Aller au contenu principal

Date : dimanche 5 juin 2022
Heure : 12h00 - 15h30 (HAE)

Titre : Phénotypage des dossiers médicaux électroniques

Instructeur : Jessica Gronsbell, University of Toronto

Résumé :

L'adoption généralisée des dossiers de santé électroniques (DSE) a donné lieu à une opportunité sans précédent d'exploiter les données médicales collectées de manière routinière à des fins autres que les soins aux patients et la facturation. De vastes quantités d'informations longitudinales au niveau du patient, autrefois enfermées dans un format papier, sont exploitées pour la recherche épidémiologique, la prise de décisions cliniques, la surveillance des maladies et la modélisation prédictive des facteurs de risque de maladie dans le monde réel. La première étape de presque toutes les applications basées sur les DSE est le phénotypage, ce processus d'identification du sous-ensemble de patients parmi les centaines de milliers de patients de la base de données qui présentent la maladie, l'état ou la caractéristique qui les qualifie pour l'analyse.
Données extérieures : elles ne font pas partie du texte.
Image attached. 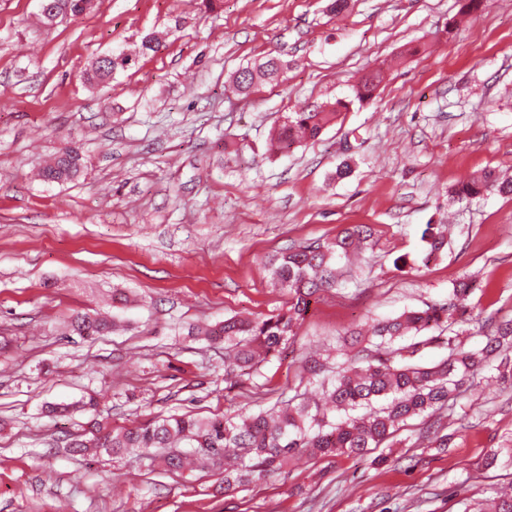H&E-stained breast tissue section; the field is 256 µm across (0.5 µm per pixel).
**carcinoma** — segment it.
<instances>
[{
  "mask_svg": "<svg viewBox=\"0 0 512 512\" xmlns=\"http://www.w3.org/2000/svg\"><path fill=\"white\" fill-rule=\"evenodd\" d=\"M56 14L43 16L47 25L57 18L79 17L85 13L84 0H54ZM129 58L112 55L107 67L92 66L84 72L90 85L111 81L125 70ZM285 64L267 58L243 68L235 78L236 90L243 97L252 93L255 78L277 84ZM381 72H368L353 87L354 99L364 102L374 95ZM347 105L337 101L309 112H290L271 139V147L286 152L297 143L318 138L336 122ZM83 168V156L77 147L62 151L41 171L49 182L75 180ZM496 192L512 196V180H502L493 170H485L459 185L452 196L472 198ZM374 232L368 225H348L334 238L290 247L271 256L268 266L273 279L288 290V307L256 319L227 318L206 328L203 335L211 342L224 344V379L261 363L260 356H275L297 335L312 303L321 294L336 287L338 261L359 253L369 245ZM427 244L424 262L442 256L448 239L429 226L424 232ZM480 283L464 277L448 292V301L424 309L405 310L401 314L373 321L364 332L353 333L357 350L336 365L330 378L320 381L322 398L310 403L293 396L288 404L254 413L237 422L233 418L206 421L190 415H171L157 420L109 429L101 422L91 424V437H74L69 451L79 454L123 455L135 453L154 461L152 449L175 448L184 442L209 455V449L234 452L238 466L225 472L224 489L241 482L265 479L296 457H364L378 448L390 447V441L407 425L420 417L425 432L437 448L448 447L447 428L441 412L456 401L462 387L501 352L512 348V319L499 323L486 336L480 348H468L461 340L465 330H454L470 317V297ZM69 326L82 336H96L114 325L103 318L75 314ZM446 332L448 355L432 365L409 361L407 354L441 340L435 332ZM476 512H512V494L488 498Z\"/></svg>",
  "mask_w": 512,
  "mask_h": 512,
  "instance_id": "carcinoma-1",
  "label": "carcinoma"
}]
</instances>
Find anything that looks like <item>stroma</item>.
<instances>
[{
  "instance_id": "stroma-1",
  "label": "stroma",
  "mask_w": 512,
  "mask_h": 512,
  "mask_svg": "<svg viewBox=\"0 0 512 512\" xmlns=\"http://www.w3.org/2000/svg\"><path fill=\"white\" fill-rule=\"evenodd\" d=\"M45 26L39 0H0V512H462L512 480V386L478 376L449 412L448 451L410 421L392 462L353 456L285 465L224 489L223 470L177 473L133 454L65 448L89 419L48 416L90 391L111 426L188 414H251L294 393L319 399L301 357L335 348L373 320L475 293L464 341L512 318V197L451 199L470 175L512 177V0H95ZM151 32L99 86L83 73ZM265 57L278 84L246 98L229 86ZM382 67L373 97L313 141L276 153L286 113L351 96ZM85 157L59 186L36 171L66 147ZM349 163L348 177L336 176ZM369 224L374 243L343 290L322 295L279 355L224 380V347L196 327L288 305L269 257ZM452 225L447 255L424 263L423 233ZM129 296L113 307V289ZM79 312H108L120 331H66Z\"/></svg>"
}]
</instances>
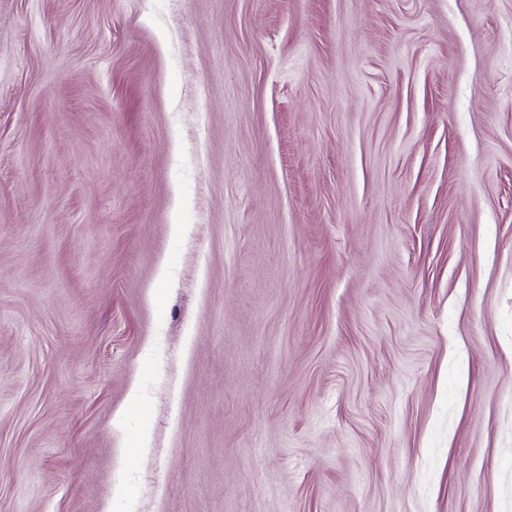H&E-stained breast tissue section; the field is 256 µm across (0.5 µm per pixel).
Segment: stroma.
<instances>
[{"mask_svg": "<svg viewBox=\"0 0 512 512\" xmlns=\"http://www.w3.org/2000/svg\"><path fill=\"white\" fill-rule=\"evenodd\" d=\"M120 483L512 512V0H0V512Z\"/></svg>", "mask_w": 512, "mask_h": 512, "instance_id": "1", "label": "stroma"}]
</instances>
Bien qu'il s'agisse d'un aspect omniprésent de la recherche sur les DSE, le phénotypage est une tâche qui demande beaucoup de temps et d'argent, en raison de la quantité de connaissances spécialisées requises pour traduire précisément une condition clinique en critères qui décrivent sa manifestation dans le DSE. Dans cet atelier, je présenterai des méthodes d'apprentissage statistique conçues pour accélérer le processus de phénotypage et améliorer l'évolutivité de la recherche sur les DSE.
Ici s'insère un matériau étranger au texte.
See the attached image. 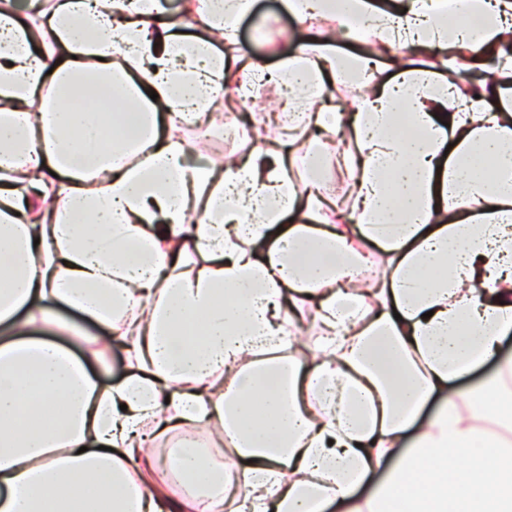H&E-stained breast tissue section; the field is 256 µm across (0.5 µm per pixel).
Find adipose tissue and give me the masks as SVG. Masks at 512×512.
I'll return each instance as SVG.
<instances>
[{"label":"adipose tissue","instance_id":"1","mask_svg":"<svg viewBox=\"0 0 512 512\" xmlns=\"http://www.w3.org/2000/svg\"><path fill=\"white\" fill-rule=\"evenodd\" d=\"M282 5L300 30L328 18L379 54L443 51L441 68L404 69L341 113L320 106L325 81L361 58L309 38L269 72L190 35L237 43L255 0L0 14V512H212L227 497L233 512H454L436 473L477 447L512 458V415L488 407L512 398V0ZM479 10L489 22L467 28ZM488 69L494 89L464 77ZM268 73L346 134L348 223L325 220L330 196L296 185L282 152L189 165L160 135L161 115H203L226 76L247 96ZM77 98L98 110L73 111ZM364 241L385 265L368 288ZM193 251L202 263L181 274ZM57 305L107 335L60 322ZM307 308L318 335L290 352ZM117 341L130 372L113 385ZM273 348L288 368L265 386L253 359ZM213 422L236 440L235 482L189 437ZM172 432L169 459L149 452Z\"/></svg>","mask_w":512,"mask_h":512}]
</instances>
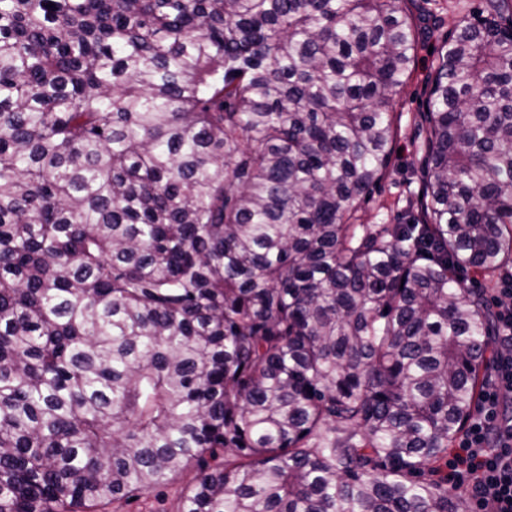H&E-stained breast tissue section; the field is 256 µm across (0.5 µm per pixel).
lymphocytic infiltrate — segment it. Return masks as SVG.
<instances>
[{
  "instance_id": "1",
  "label": "lymphocytic infiltrate",
  "mask_w": 512,
  "mask_h": 512,
  "mask_svg": "<svg viewBox=\"0 0 512 512\" xmlns=\"http://www.w3.org/2000/svg\"><path fill=\"white\" fill-rule=\"evenodd\" d=\"M501 351L470 424L450 451L448 483L464 488L476 512H512V418L504 392H512V275L495 291Z\"/></svg>"
}]
</instances>
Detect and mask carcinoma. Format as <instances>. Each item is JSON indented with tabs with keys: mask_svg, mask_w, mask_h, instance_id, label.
Returning <instances> with one entry per match:
<instances>
[{
	"mask_svg": "<svg viewBox=\"0 0 512 512\" xmlns=\"http://www.w3.org/2000/svg\"><path fill=\"white\" fill-rule=\"evenodd\" d=\"M403 0H0V512H469L512 264V0L438 57L419 218L362 224ZM192 474L154 489L147 495L112 503L109 512H178L181 496Z\"/></svg>",
	"mask_w": 512,
	"mask_h": 512,
	"instance_id": "carcinoma-1",
	"label": "carcinoma"
}]
</instances>
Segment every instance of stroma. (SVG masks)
I'll list each match as a JSON object with an SVG mask.
<instances>
[{
	"instance_id": "obj_1",
	"label": "stroma",
	"mask_w": 512,
	"mask_h": 512,
	"mask_svg": "<svg viewBox=\"0 0 512 512\" xmlns=\"http://www.w3.org/2000/svg\"><path fill=\"white\" fill-rule=\"evenodd\" d=\"M482 0H415L411 13L417 26L418 46L412 71L392 99L398 129L396 145L401 155L393 156L388 175L364 200L365 223L401 224L411 217L409 206L421 186L424 155L418 146L424 136L420 116L438 61L436 50L448 38L456 17L475 10ZM186 478H178L134 499L122 500L109 512H178Z\"/></svg>"
}]
</instances>
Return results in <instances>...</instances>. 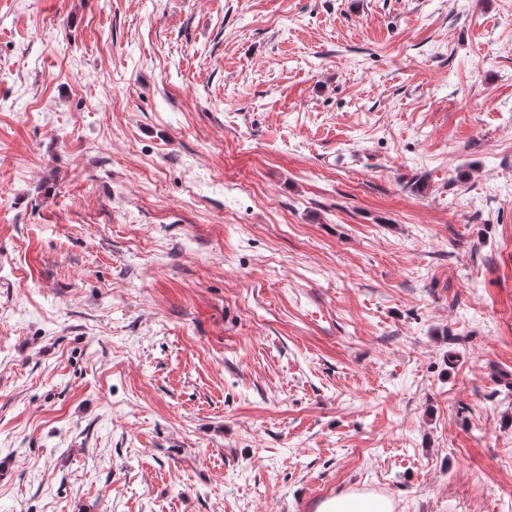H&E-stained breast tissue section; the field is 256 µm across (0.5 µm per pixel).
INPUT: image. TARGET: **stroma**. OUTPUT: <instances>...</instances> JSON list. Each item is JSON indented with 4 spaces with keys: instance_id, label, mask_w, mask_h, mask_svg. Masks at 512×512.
Here are the masks:
<instances>
[{
    "instance_id": "35a3bbf8",
    "label": "stroma",
    "mask_w": 512,
    "mask_h": 512,
    "mask_svg": "<svg viewBox=\"0 0 512 512\" xmlns=\"http://www.w3.org/2000/svg\"><path fill=\"white\" fill-rule=\"evenodd\" d=\"M512 512V0H0V512ZM319 512H393L391 501L373 493L352 492L326 500Z\"/></svg>"
}]
</instances>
Sujets couverts et calendrier

Il s'agira d'un atelier d'une demi-journée couvrant les sujets suivants :

  1. Les données du DSE : De quoi s’agit-il et à quoi servent-elles ? (20 min) 
  2. Bref historique du phénotypage des DSE (30 min)
    Pause – 10 min
  3. Méthodes d'apprentissage semi-supervisées permettant d’accélérer le phénotypage (90 min) 
    1. Contexte de l'apprentissage statistique
    2. Approche générale
    3. Traitement de données non structurées par traitement du langage naturel clinique
    4. Méthodes de sélection des caractéristiques
  4. Recherche actuelle en matière de phénotypage (15 min) 
    Pause – 10 min
  5. Exemple pratique de phénotypage (40 min)

Objectifs d'apprentissage

  • Compréhension des avantages et des défis de l'utilisation des données du DSE pour la recherch
  • Compréhension des défis du phénotypage des DSE et des approches de base pour les relever
  • Capacité à mettre en œuvre un algorithme de phénotypage en utilisant des méthodes d'apprentissage statistique

Prérequis

  • Programmation en R

Logiciel requis

Tous les participants auront besoin d'un ordinateur portable avec R pour participer à la session pratique.